_REQUIREMENT 1_: Do these statements agree with the passage on French cyber capabilities? (a) The 2018 strategic review was drawn up under the authority of the SGDSN. (b) The ANSSI belongs to the military branch of French cybersecurity. (c) COMCYBER was established in 2013. For each, answer yes or no and quote the deciding words.
_REQUIREMENT 2_: Can you copy the passage on French cyber capabilities word for word, starting at "It has been" and ending at "military cyber operations."?
_REQUIREMENT 3_: Could you carry on the passage about French cyber capabilities, picking up right after its last sentence?

_EXCERPTED TEXT_:
A key pillar in the organization of French cyber capabilities is a governance model that separates offensive missions and capabilities from defensive missions and capabilities (Desforges Citation2022; Liebetrau Citation2022). This was recently recalled, and contrasted with the Anglo-Saxon model, in the landmark 2018 Cyber ​​Defense Strategic Review, drawn up under the authority of the General Secretariat for Defense and National Security (SGDSN). As part of this clarification, the strategic review formalizes four operational cyber chains and consolidates their governance. These are protection, military action, intelligence, and judicial investigation (Secrétariat général de la défense et de la sécurité nationale Citation2018, 5–6). In the following, the three first of these are deployed as starting points for examining the organization of French cyber capabilities.

The cornerstone of French cyber defense is The National Cybersecurity Agency (ANSSI). It is placed under the SGDSN and is responsible for the protection chain. The responsibilities of the agency include coordinating of the national cyber defense strategy, protecting state information networks,Footnote10 regulating critical infrastructure and the private sector, certifying products, and hosting the national Computing Emergency Response Team. The ANSSI is organizationally separated from the intelligence and military branch of French cybersecurity.

It has been more than a decade since France made cyberwar a national security priority and mandated the development of defensive and offensive cyber capabilities (Commission du Livre blanc sur la défense et la sécurité nationale Citation2008). The depiction of cyberspace as a warfighting domain contributed to developing the role of the French Ministry of the Armed Forces in cybersecurity matters. With the 2013 military programming law, the French defense saw the establishment of the first real operational cyber defense chain (Géry Citation2020). In 2017 it became the cyber defense command (COMCYBER) and was placed directly under the chief of staff of the armed force. The COMCYBER is responsible for the military action chain. This includes protecting the information systems of the defense and for developing, coordinating, and deploying military cyber operations.

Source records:

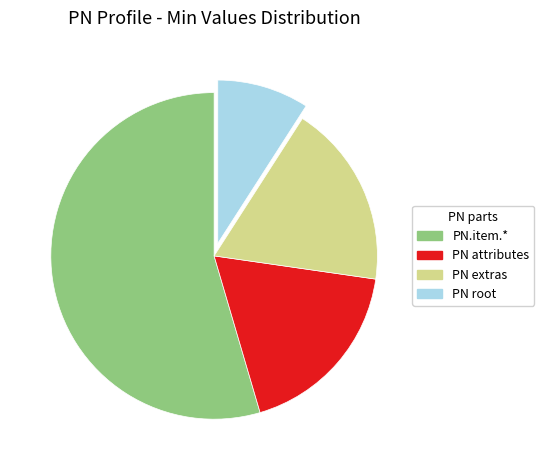

Does PN.item.* represent more than half of the total?

Yes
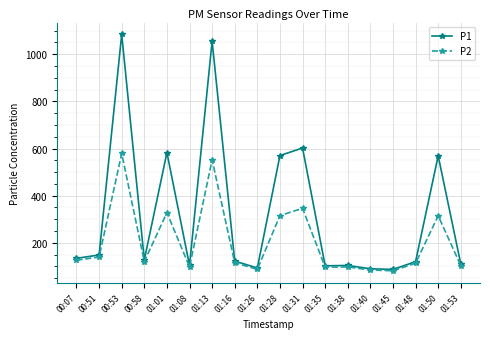

True or false: P1 has a value of 36.5 at 01:16.

False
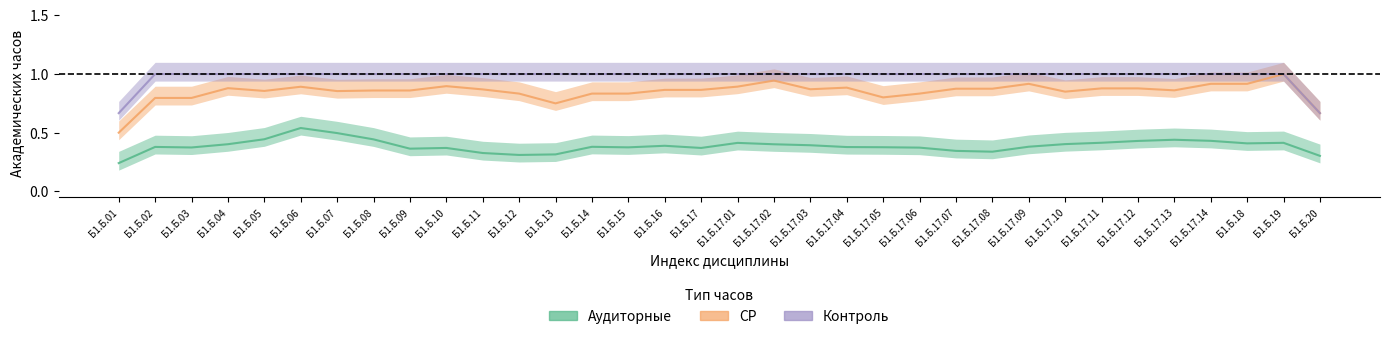

True or false: СР and Контроль intersect in this chart.

False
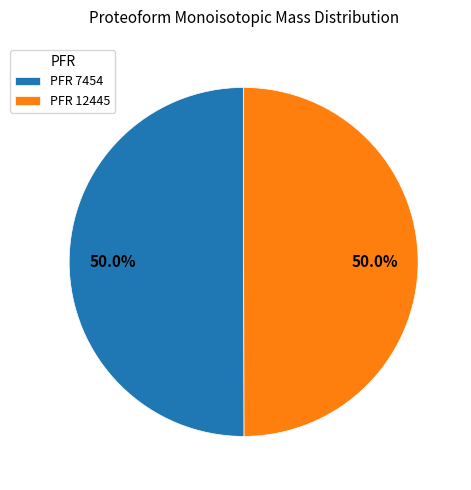

Do PFR 12445 and PFR 7454 together represent more than half of the pie?

Yes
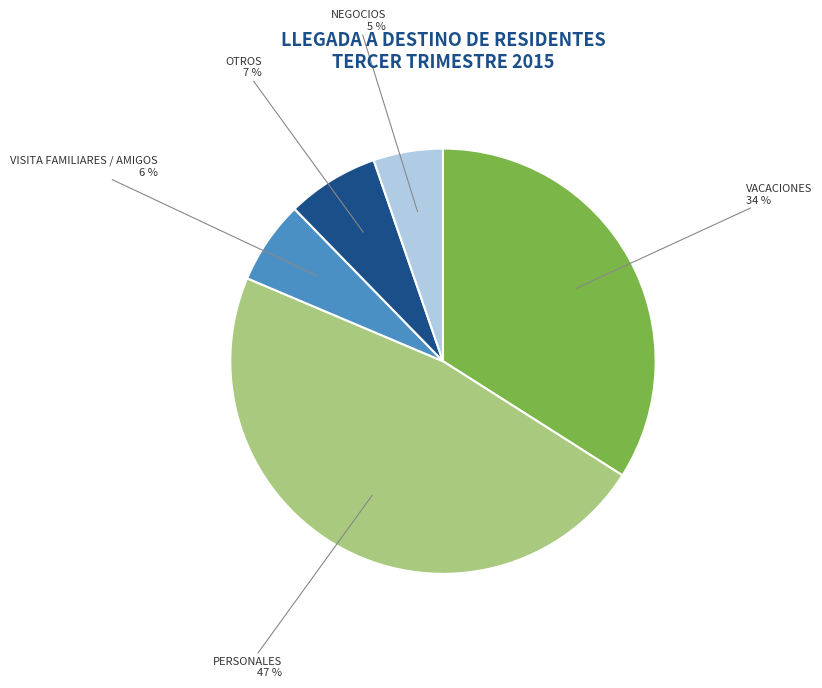

What percentage is the PERSONALES slice, to the nearest percent?

47%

_EXERCISE RESPONSE 1_:
(a) Yes: "drawn up under the authority of the General Secretariat for Defense and National Security (SGDSN)"
(b) No: "The ANSSI is organizationally separated from the intelligence and military branch of French cybersecurity."
(c) No: "In 2017 it became the cyber defense command (COMCYBER)"

_EXERCISE RESPONSE 2_:
It has been more than a decade since France made cyberwar a national security priority and mandated the development of defensive and offensive cyber capabilities (Commission du Livre blanc sur la défense et la sécurité nationale Citation2008). The depiction of cyberspace as a warfighting domain contributed to developing the role of the French Ministry of the Armed Forces in cybersecurity matters. With the 2013 military programming law, the French defense saw the establishment of the first real operational cyber defense chain (Géry Citation2020). In 2017 it became the cyber defense command (COMCYBER) and was placed directly under the chief of staff of the armed force. The COMCYBER is responsible for the military action chain. This includes protecting the information systems of the defense and for developing, coordinating, and deploying military cyber operations.

_EXERCISE RESPONSE 3_:
The deployment of cyber capabilities has a long history with the French foreign intelligence service The General Directorate for External Security (DGSE) (Guédard Citation2020). The DGSE is the largest French intelligence service in terms of workforce. In recent years, the DGSE has become more open about its work, but it remains a very secretive service (Chopin Citation2017: 546). The intelligence chain of the strategic review stresses the possibility for the implementation of offensive cyber capabilities (Secrétariat général de la défense et de la sécurité nationale Citation2018, 5–6). DGSE is the most important service in this regard. Yet, the review does not elaborate on when, how, or in collaboration with whom. According to Stéphane Taillat (Citation2019), a significant part of offensive cyber operations is the responsibility of the DGSE and lies outside of the French military cyber strategy.

The organizational separation contains multiple ambiguities. First, the ANSSI can respond to a computer attack affecting the national security of France by carrying out the technical operations necessary to characterize the attack and neutralize its effects by accessing the information systems that are at the origin of the attack (Géry Citation2020). Depending on how this is done and interpreted, it can qualify as an offensive cyber operation.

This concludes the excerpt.